While all this can be brushed aside as biased perception, the deployment of funds nails it.
Inadequate funding for safety
IR wanted to accelerate investment rapidly but operations offered inadequate surpluses and government grants were low. So it increased market borrowings and sought Public-Private Partnership projects. Regrettably, safety funds were also diverted to projects.
To ensure that sufficient amounts are allocated exclusively for specified purposes, IR maintains separate funds. It has three funds for safety ― Depreciation Reserve Fund (DRF), Railway Safety Fund (RSF), and Rashtriya Rail Sanraksha Kosh (RRSK).
DRF was set up to replenish operational assets and is crucial for safe running. Additions to DRF, which were around Rs 8,000 crore in 2013-14 and 2014-15, dwindled to Rs 1,540 crore in 2017-18, to Rs 200 crores in 2020-21, and finally to zero in 2021-22. CAG reports have observed that such inadequate provisioning is affecting safety.
The Railway Safety Fund, created in 2001, was primarily meant to finance the conversion of unmanned level crossings and for the construction of over/under bridges, and its main source is transfer of funds from the Central Road Fund (CRF). The fund has large additions of over Rs 10,000 crore every year. Its scope has been enlarged in 2016-17 to include new lines, electrification and gauge conversion. Thus, the safety fund is now partially a project fund.
IR started the Rashtriya Rail Sanraksha Kosh (RRSK) in 2017 with a corpus of Rs 1 lakh crore and an annual contribution of Rs 15,000 crore from the government and Rs 5,000 crore from internal resources. However, as internal surpluses were not available in the five-year period ending 2022-23, IR contributed only Rs 4,225 crore instead of Rs 25,000 crores. The government also defaulted on the Rs 15,000 crore promised every year.

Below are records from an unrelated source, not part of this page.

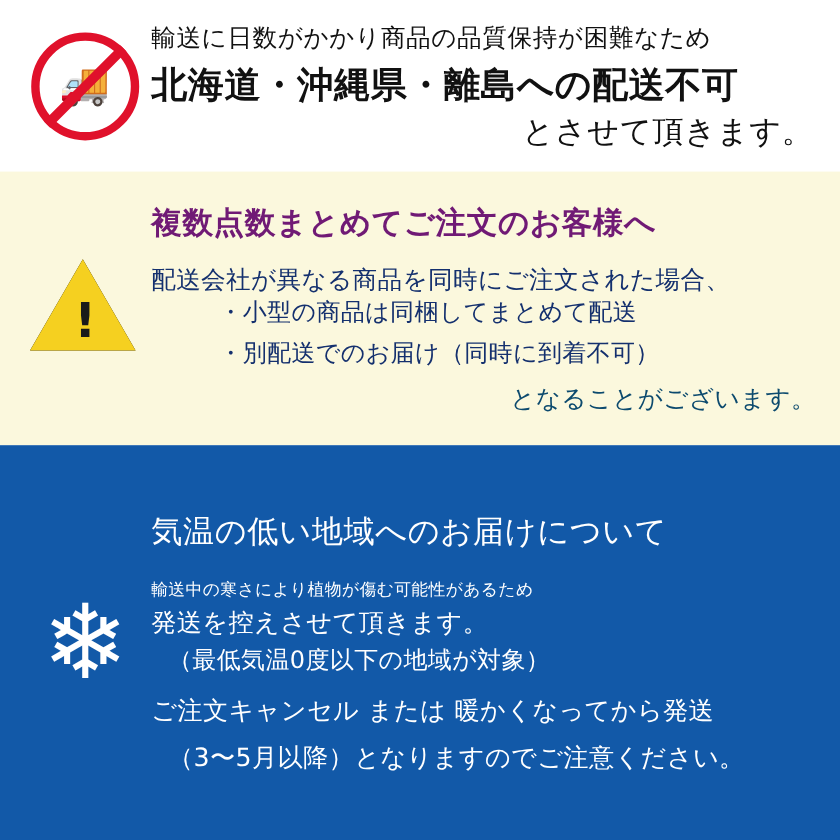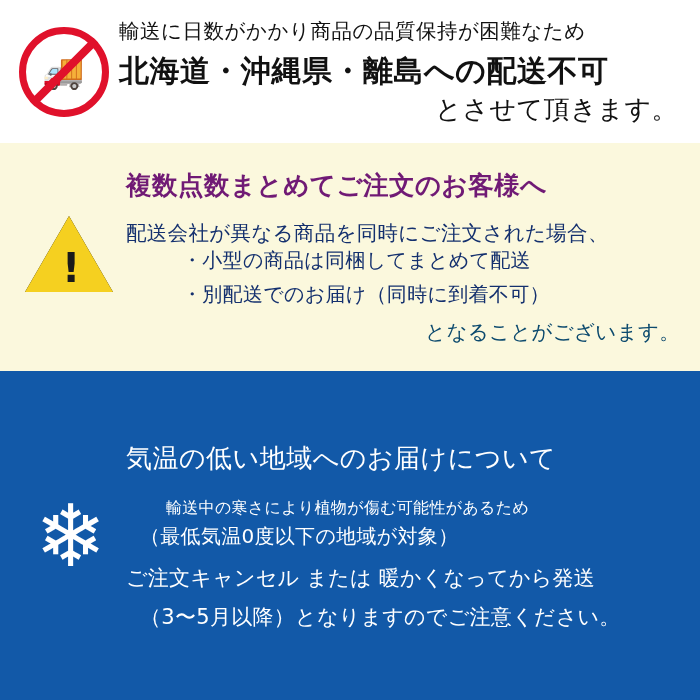"輸送に日数がかかり商品の品質保持が困難なため" .sec-white { padding: 0 18px 0 9px -> 0 18px 0 16px }
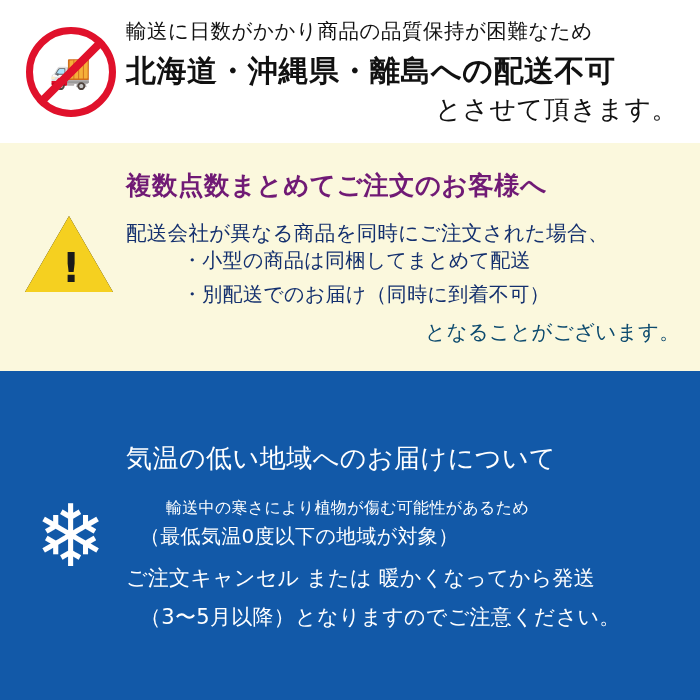"輸送中の寒さにより植物が傷む可能性があるため" .s3-l1 { font-size: 16px -> 14px; margin-left: 40px -> none }
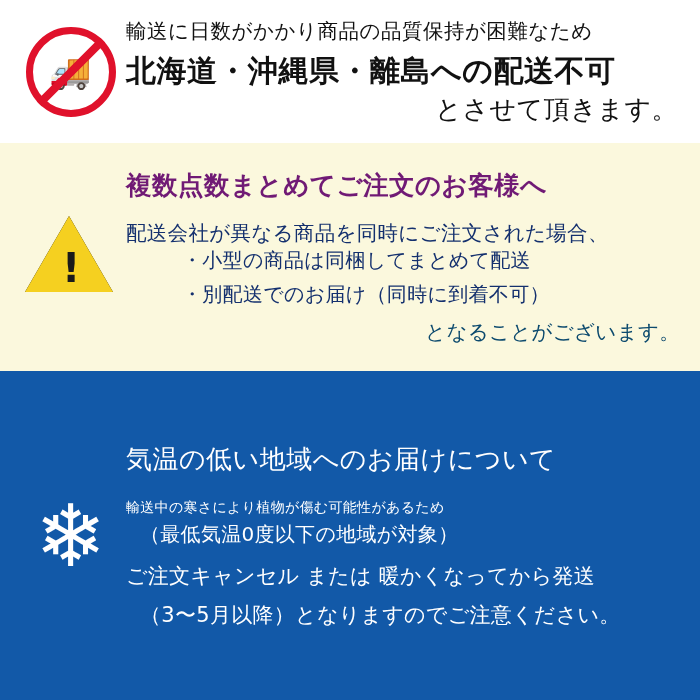"発送を控えさせて頂きます。" div.s3-l2 { html: none -> <div>発送を控えさせて頂きます。</div> }
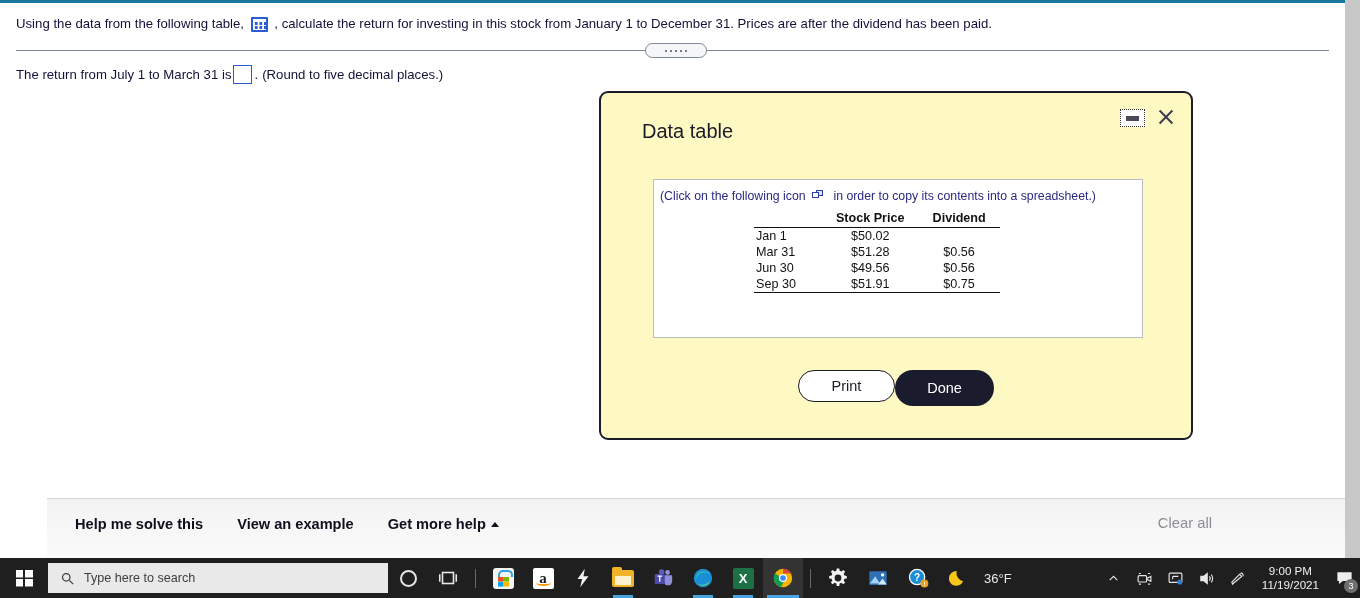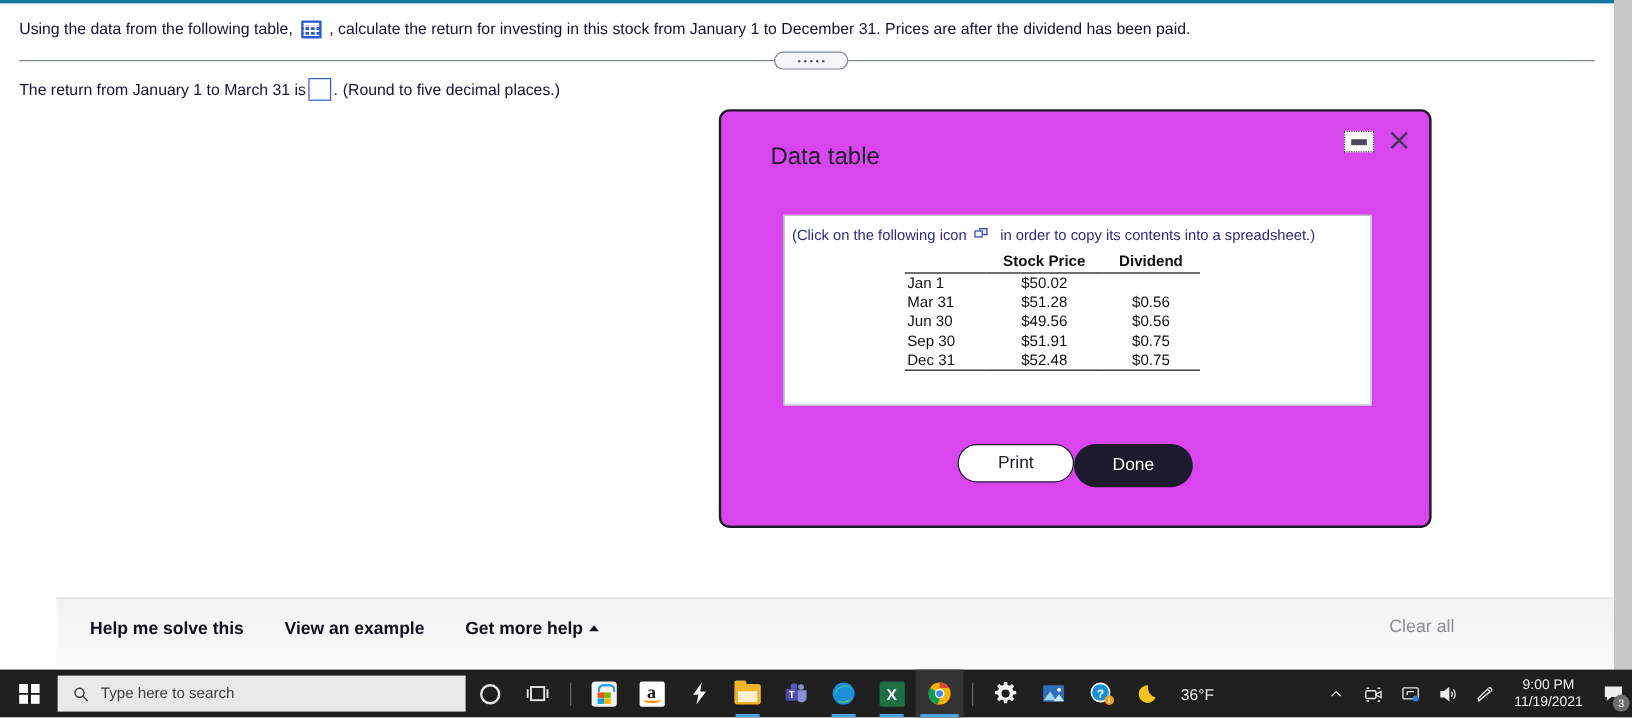"The return from January 1" span { text: January -> July }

So the Railways not only failed to provide sufficient funds for safety but also diverted safety funds to project execution. As per CAG estimates, assets worth Rs 95,000 crore were due for replacement up to 2020-21. Assets don’t fail overnight, but a debilitating effect is visible in the long term.
Unless safe operations are adopted as an abiding theme, both in terms of focus and funds, we could be looking at a spiralling problem in years to come. The top management should realise this.
M. Ravibabu retired from the Indian Railway Traffic Service.